Os fabricantes de café no exterior já
estão tratando do assunto. A presença
do Blendy Instant Oligosaccharide Coffee, disponível
no Japão mostra a presença de um “café
prebiótico”. Oligossacarídeos
são carboidratos com diversas unidades de açúcar
que se ligam entre elas (essas unidades individuais
são os monossacarídeos). A inulina é
um oligossacarídeo usado cada vez mais como
ingrediente funcional em diversos produtos alimentícios
e bebidas. Oligossacarídeos, como a inulina,
são também mencionados com freqüência
como “prebióticos”. Esses compostos
servem como fonte de alimentos para as bactérias
“boas” nos intestinos. Laticínios
probióticos podem ser tomados no café
ou melhor ainda, podem ser consumidos ao mesmo tempo.
Assim, as coisas boas do iogurte são alimentadas
pelas coisas boas do café.
Produtos para a saúde do coração
estão por toda parte, desde suco de romãs,
com elevado teor de antioxidantes, até iogurte
com redutores dos níveis de colesterol a pães
enriquecidos com ômega-3. Tradicionalmente,
o café tem recebido publicidade desfavorável
como um produto que aumenta a pressão arterial,
e que deve ser evitado por aqueles que sofrem de doenças
cardíacas, mas sua má fama está
para se dissipar no espaço. Polifenóis
são uma classe de produtos químicos
oriundos de plantas que têm sido associados
com doenças cardíacas e prevenção
do câncer bem como lhe são atribuídas
propriedades antioxidantes. E o café é
muito rico em polifenóis, os ácidos
clorogênicos ( 7-10%). A iniciativa para promover
este benefício específico do café
está concentrada na Ásia, onde a pronta
aceitação das bebidas funcionais significa
que as alegações dos fabricantes encontraram
um público receptivo.
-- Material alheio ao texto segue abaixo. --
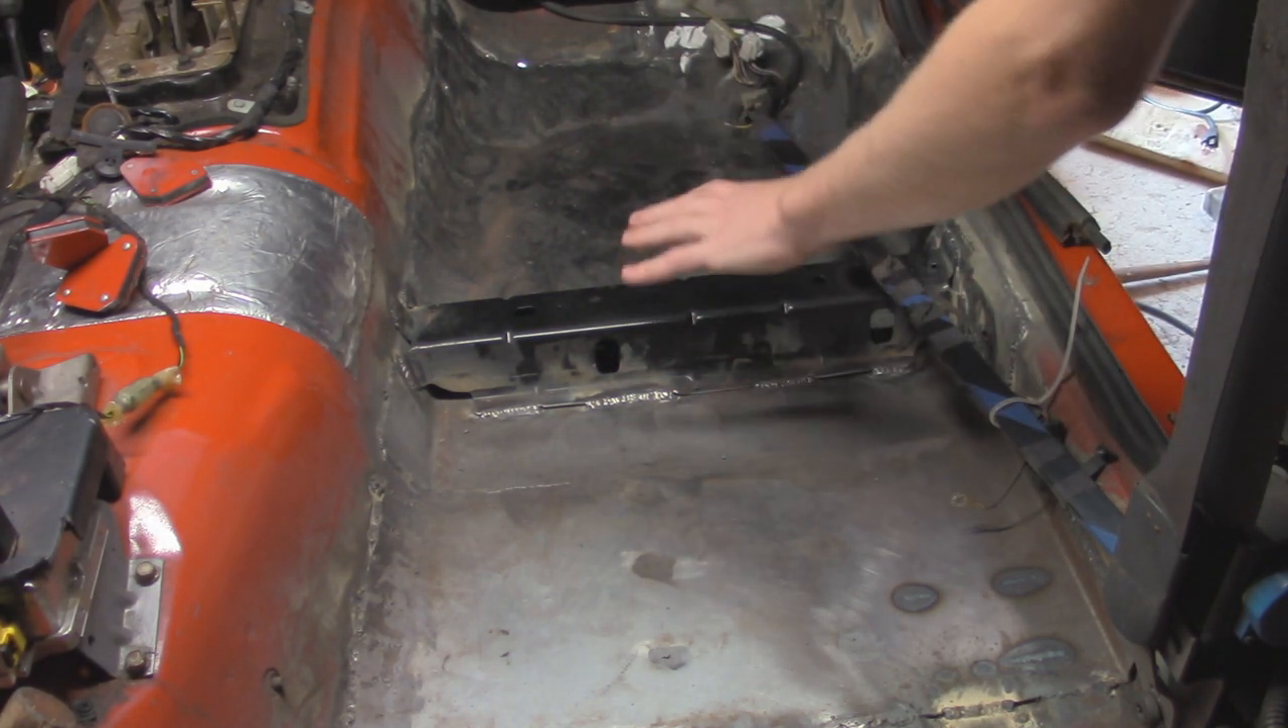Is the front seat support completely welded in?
Yes.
Um café solúvel
feito de Coffea robusta é encontrado nas Filipinas
que alega ter três vezes mais antioxidantes
do que o chá verde e o café instantâneo
normal.
Inovações são bem aceitas na
Ásia, mas será que os países
que bebem o café tradicional poderão
reagir positivamente a esta idéia? Itália,
Alemanha e França poderiam se tornar mercados
para pagar mais por cafés com altos índices
de antioxidantes e que poderiam beneficiar a saúde
do coração. Mas o café contém
mais substâncias bioativas que podem ajudar
a prevenir a diabetes do adulto, a depressão,
o consumo de álcool e diversos tipos de câncer.
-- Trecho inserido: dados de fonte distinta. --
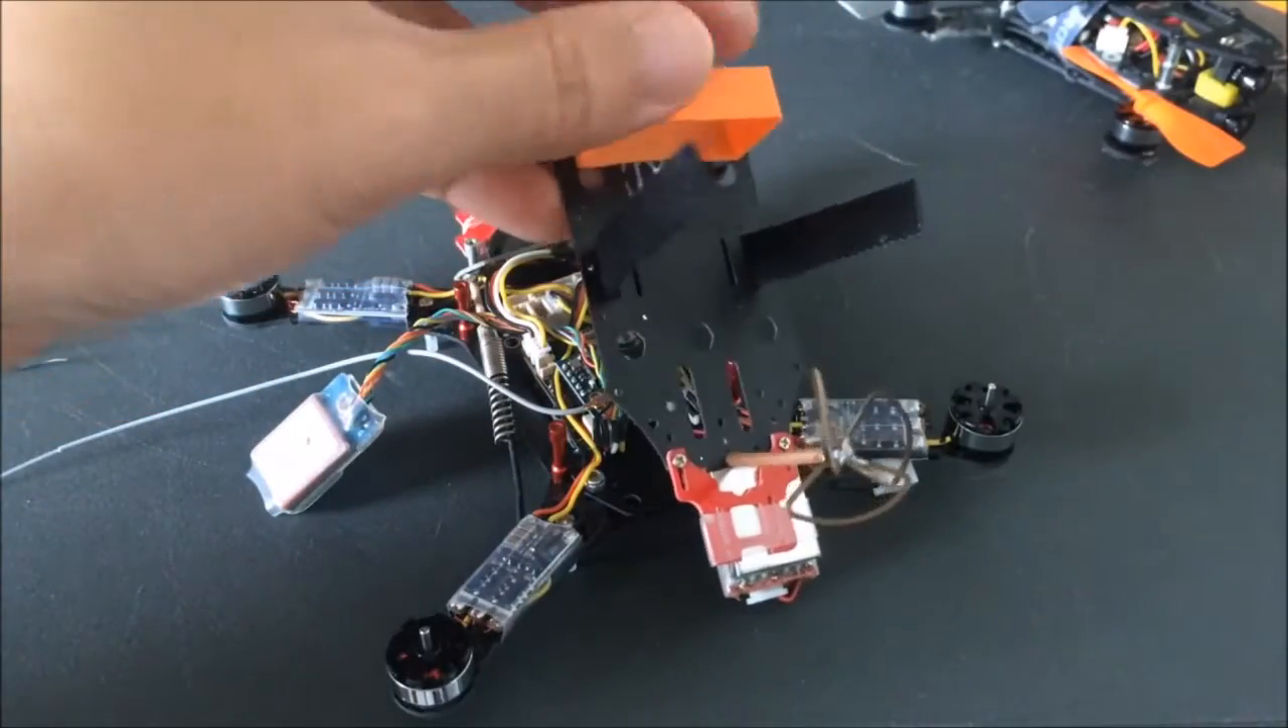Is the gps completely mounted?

Até onde seria possível chegar?
No exterior existe também café com misturas,
como Gingko biloba, Ginseng e chá branco, que
cai no nicho de funcionalidade alegando um melhor
desempenho cognitivo e saúde mental. O café
sempre teve conotações positivas em
termos de aumentar o desempenho mental, a concentração
e a atenção, tornando-o um competidor
natural para acompanhar essa tendência. De fato,
as microcápsulas e a nanotecnologia tornaram
possível a adição de Omega 3
em bebidas – assim sendo, por que não
no café? O Omega 3 é atualmente reconhecido
por muitos como oferecendo benefícios potenciais
à função cerebral e essa imagem
deve ser considerada pelos fabricantes que examinam
o mercado de café funcional.
O alívio do estresse e da depressão
é uma das tendências impulsionadoras
no mercado de saúde e bem-estar na atualidade.
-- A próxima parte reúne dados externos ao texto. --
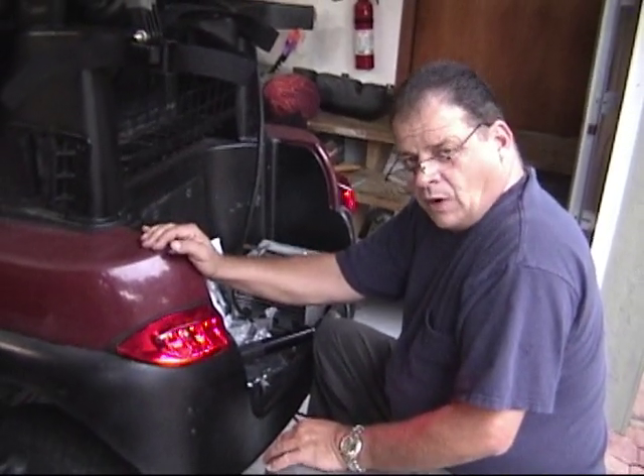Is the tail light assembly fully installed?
Yes.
A sociedade moderna está causando um enorme
volume de estresse resultando no aumento de doenças
relacionadas ao estresse. O café funcional
poderia ajudar a tratar dessa questão. Os fabricantes
já estão promovendo os benefícios
do café descafeinado mas rico em antioxidantes.
Mas a complexidade química do café funcional
ainda é de conhecimento de poucos, sendo o
Brasil o líder nestas pesquisas. Mas o café
tem agido como o primo pobre em termos de bebidas
funcionais, em comparação com o chá.
No entanto, há oportunidades a serem exploradas,
e elas possivelmente serão diferentes para
diferentes ofertas funcionais. Claramente, no entanto,
o aumento nas vendas do café em países
que tradicionalmente bebem chá (comumente acostumadas
à idéia de bebidas funcionais) sugere
que o café funcional tem futuro. E no rentável,
competitivo e sempre crescente mercado de alimentos
saudáveis, alguns vão liderar, outros
vão seguir e outros vão ficar para trás,
por falta de visão e competitividade no multimilionário
mercado de prevenção de doenças
e cuidados com a saúde humana.
Ref.:
Santos, R.M. & Lima, D.R.: Coffee, The Revolutionary
Drink for Pleasure and Health, XLivris, 2007, USA.